(Page-level text extractions)
□ □ □ □ □ □ □
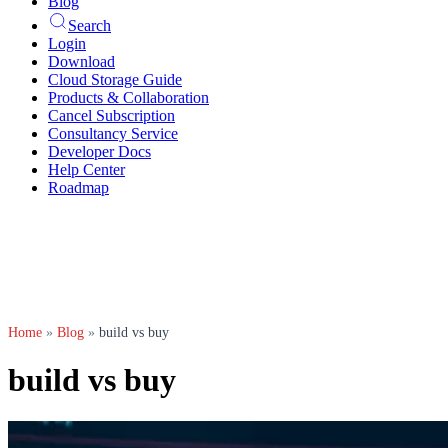
Blog
Search
Login
Download
Cloud Storage Guide
Products & Collaboration
Cancel Subscription
Consultancy Service
Developer Docs
Help Center
Roadmap
Home
»
Blog
»
build vs buy
build vs buy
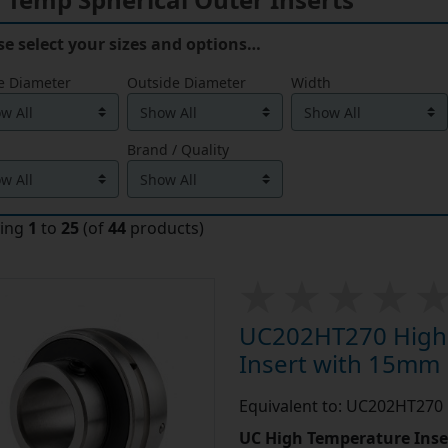
se select your sizes and options…
e Diameter
Outside Diameter
Width
Brand / Quality
ying
1
to
25
(of
44
products)
UC202HT270 High 
Insert with 15mm
Equivalent to: UC202HT270
UC High Temperature Inse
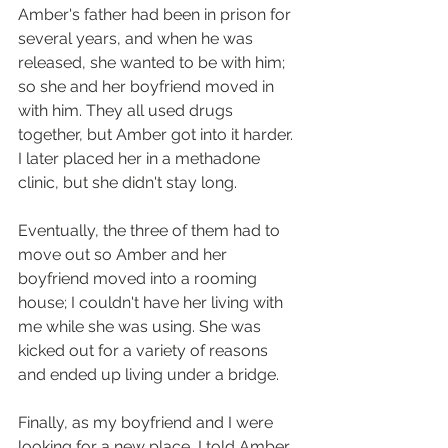
Amber's father had been in prison for 
several years, and when he was 
released, she wanted to be with him; 
so she and her boyfriend moved in 
with him. They all used drugs 
together, but Amber got into it harder. 
I later placed her in a methadone 
clinic, but she didn't stay long.
Eventually, the three of them had to 
move out so Amber and her 
boyfriend moved into a rooming 
house; I couldn't have her living with 
me while she was using. She was 
kicked out for a variety of reasons 
and ended up living under a bridge.
Finally, as my boyfriend and I were 
looking for a new place, I told Amber 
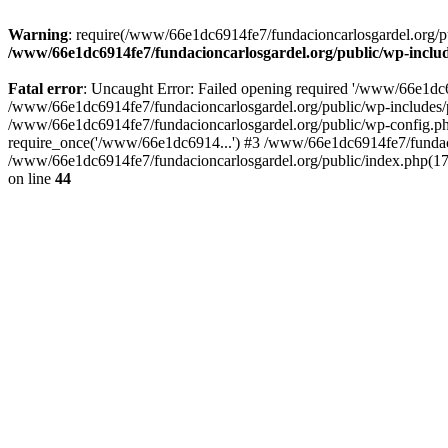
Warning
: require(/www/66e1dc6914fe7/fundacioncarlosgardel.org/publ
/www/66e1dc6914fe7/fundacioncarlosgardel.org/public/wp-inclu
Fatal error
: Uncaught Error: Failed opening required '/www/66e1dc691
/www/66e1dc6914fe7/fundacioncarlosgardel.org/public/wp-includes/p
/www/66e1dc6914fe7/fundacioncarlosgardel.org/public/wp-config.ph
require_once('/www/66e1dc6914...') #3 /www/66e1dc6914fe7/fundaci
/www/66e1dc6914fe7/fundacioncarlosgardel.org/public/index.php(17
on line
44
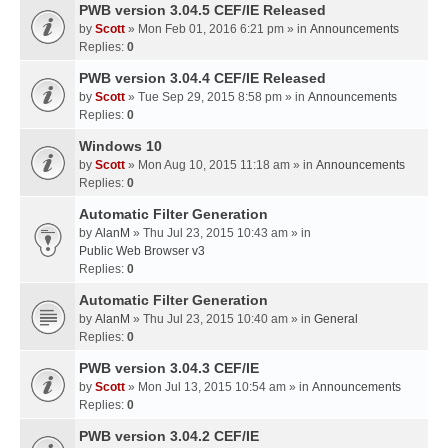
PWB version 3.04.5 CEF/IE Released
by
Scott
» Mon Feb 01, 2016 6:21 pm » in
Announcements
Replies:
0
PWB version 3.04.4 CEF/IE Released
by
Scott
» Tue Sep 29, 2015 8:58 pm » in
Announcements
Replies:
0
Windows 10
by
Scott
» Mon Aug 10, 2015 11:18 am » in
Announcements
Replies:
0
Automatic Filter Generation
by
AlanM
» Thu Jul 23, 2015 10:43 am » in
Public Web Browser v3
Replies:
0
Automatic Filter Generation
by
AlanM
» Thu Jul 23, 2015 10:40 am » in
General
Replies:
0
PWB version 3.04.3 CEF/IE
by
Scott
» Mon Jul 13, 2015 10:54 am » in
Announcements
Replies:
0
PWB version 3.04.2 CEF/IE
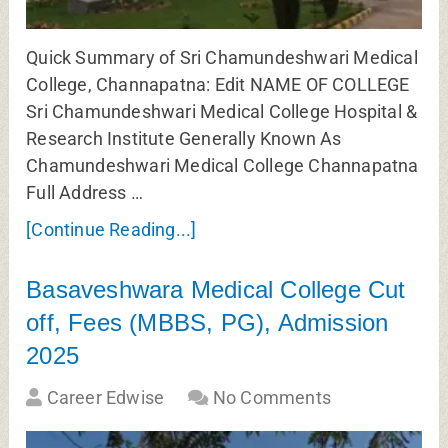
Quick Summary of Sri Chamundeshwari Medical
College, Channapatna: Edit NAME OF COLLEGE
Sri Chamundeshwari Medical College Hospital &
Research Institute Generally Known As
Chamundeshwari Medical College Channapatna
Full Address …
[Continue Reading...]
Basaveshwara Medical College Cut
off, Fees (MBBS, PG), Admission
2025
Career Edwise
No Comments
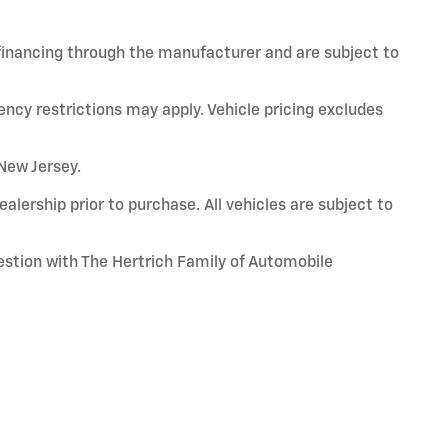
 financing through the manufacturer and are subject to
ency restrictions may apply. Vehicle pricing excludes
 New Jersey.
alership prior to purchase. All vehicles are subject to
uestion with The Hertrich Family of Automobile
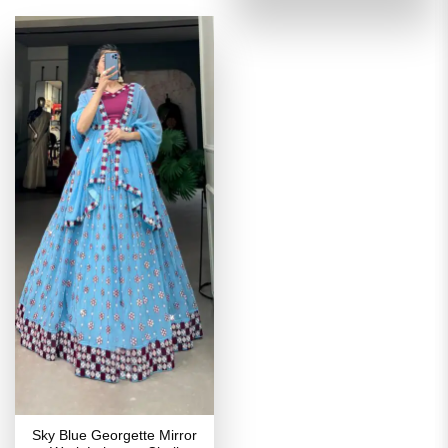
₹3,999.00.
₹1,999
Sky Blue Georgette Mirror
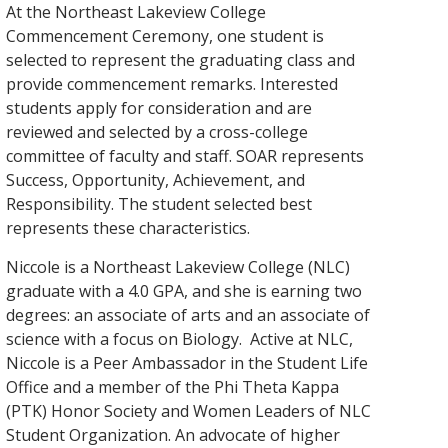
At the Northeast Lakeview College
Commencement Ceremony, one student is
selected to represent the graduating class and
provide commencement remarks. Interested
students apply for consideration and are
reviewed and selected by a cross-college
committee of faculty and staff. SOAR represents
Success, Opportunity, Achievement, and
Responsibility. The student selected best
represents these characteristics.
Niccole is a Northeast Lakeview College (NLC)
graduate with a 4.0 GPA, and she is earning two
degrees: an associate of arts and an associate of
science with a focus on Biology. Active at NLC,
Niccole is a Peer Ambassador in the Student Life
Office and a member of the Phi Theta Kappa
(PTK) Honor Society and Women Leaders of NLC
Student Organization. An advocate of higher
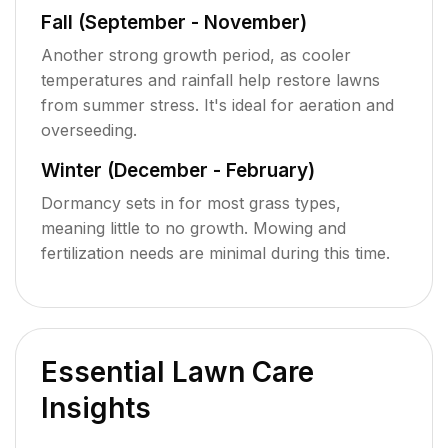
Fall (September - November)
Another strong growth period, as cooler
temperatures and rainfall help restore lawns
from summer stress. It's ideal for aeration and
overseeding.
Winter (December - February)
Dormancy sets in for most grass types,
meaning little to no growth. Mowing and
fertilization needs are minimal during this time.
Essential Lawn Care
Insights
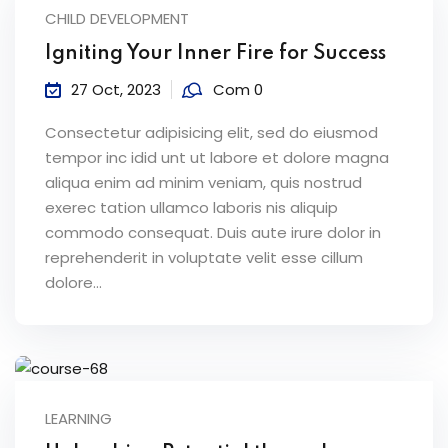
CHILD DEVELOPMENT
Igniting Your Inner Fire for Success
27 Oct, 2023
Com 0
Consectetur adipisicing elit, sed do eiusmod
tempor inc idid unt ut labore et dolore magna
aliqua enim ad minim veniam, quis nostrud
exerec tation ullamco laboris nis aliquip
commodo consequat. Duis aute irure dolor in
reprehenderit in voluptate velit esse cillum
dolore...
LEARNING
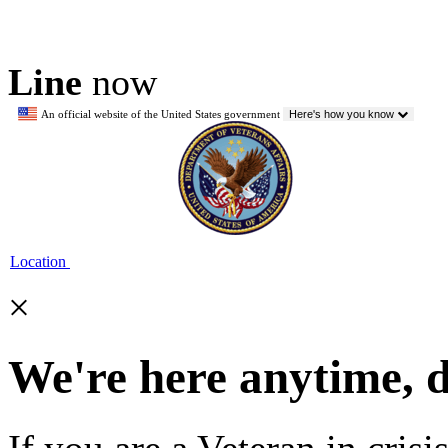
Line
now
An official website of the United States government
Here's how you know
Location
×
We're here anytime, 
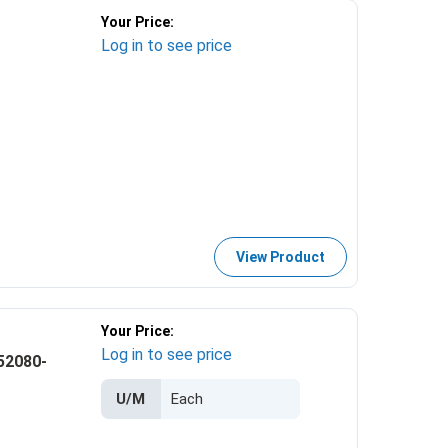
Your Price:
Log in to see price
View Product
Your Price:
Log in to see price
52080-
U/M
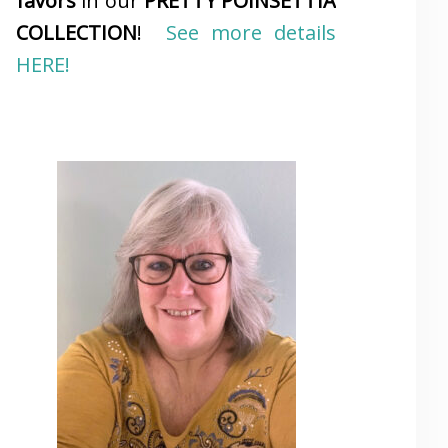
favors
in our
PRETTY POINSETTIA
COLLECTION
!
See more details
HERE!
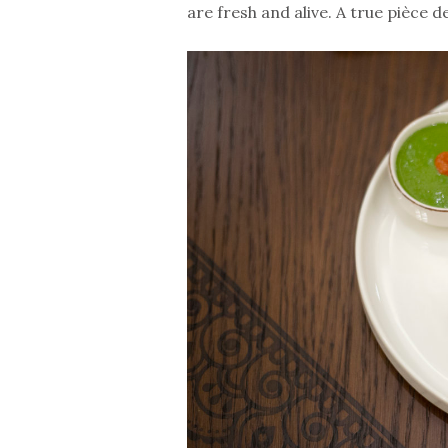
are fresh and alive. A true pièce d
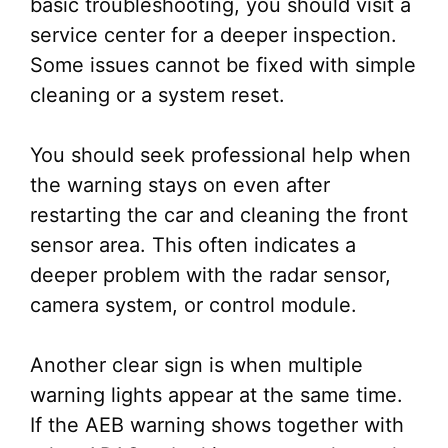
basic troubleshooting, you should visit a
service center for a deeper inspection.
Some issues cannot be fixed with simple
cleaning or a system reset.
You should seek professional help when
the warning stays on even after
restarting the car and cleaning the front
sensor area. This often indicates a
deeper problem with the radar sensor,
camera system, or control module.
Another clear sign is when multiple
warning lights appear at the same time.
If the AEB warning shows together with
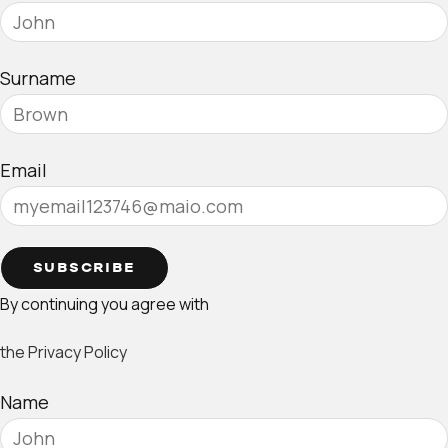
Surname
Email
SUBSCRIBE
By continuing you agree with
the Privacy Policy
Name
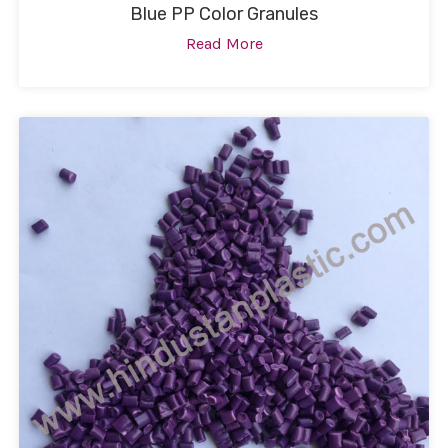
Blue PP Color Granules
Read More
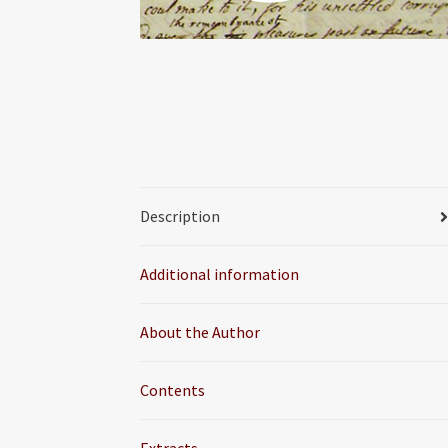
Description
Additional information
About the Author
Contents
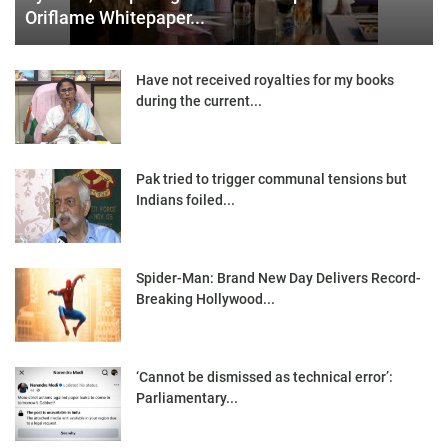
Oriflame Whitepaper...
Have not received royalties for my books
during the current...
Pak tried to trigger communal tensions but
Indians foiled...
Spider-Man: Brand New Day Delivers Record-
Breaking Hollywood...
‘Cannot be dismissed as technical error’:
Parliamentary...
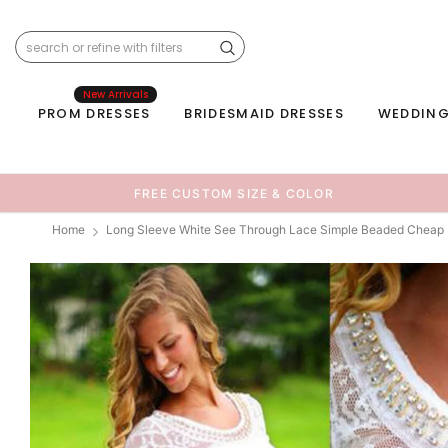
New Arrivals
PROM DRESSES
BRIDESMAID DRESSES
WEDDING
FREE CUSTOM SIZE & COLOR
Home
Long Sleeve White See Through Lace Simple Beaded Chea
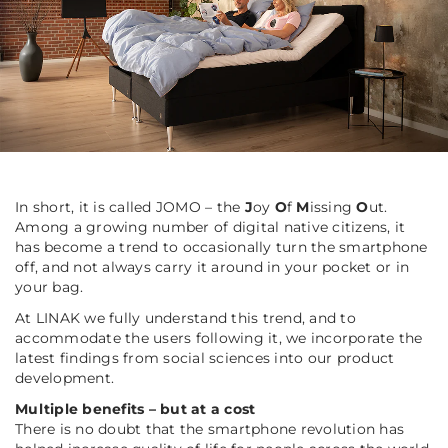
In short, it is called JOMO – the
J
oy
O
f
M
issing
O
ut.
Among a growing number of digital native citizens, it
has become a trend to occasionally turn the smartphone
off, and not always carry it around in your pocket or in
your bag.
At LINAK we fully understand this trend, and to
accommodate the users following it, we incorporate the
latest findings from social sciences into our product
development.
Multiple benefits – but at a cost
There is no doubt that the smartphone revolution has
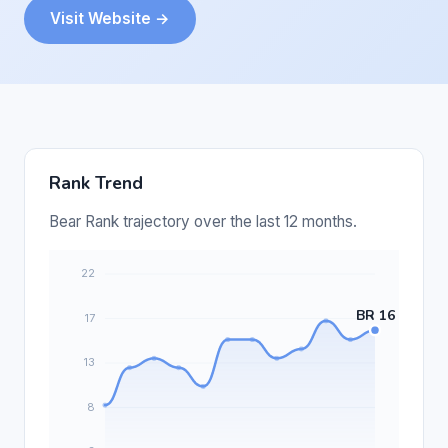
Visit Website →
Rank Trend
Bear Rank trajectory over the last 12 months.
□ □ □ □ □ □ □
## EXERCISE DETAILS
Please transcribe exactly the lines from the start of the records through the line containing "Eventually, the three of them had to", leaving the pictures out.

## EXPECTED OUTPUT
Blog
Search
Login
Download
Cloud Storage Guide
Products & Collaboration
Cancel Subscription
Consultancy Service
Developer Docs
Help Center
Roadmap
Home
»
Blog
»
build vs buy
build vs buy
se select your sizes and options…
e Diameter
Outside Diameter
Width
Brand / Quality
ying
1
to
25
(of
44
products)
UC202HT270 High 
Insert with 15mm
Equivalent to: UC202HT270
UC High Temperature Inse
Amber's father had been in prison for 
several years, and when he was 
released, she wanted to be with him; 
so she and her boyfriend moved in 
with him. They all used drugs 
together, but Amber got into it harder. 
I later placed her in a methadone 
clinic, but she didn't stay long.
Eventually, the three of them had to 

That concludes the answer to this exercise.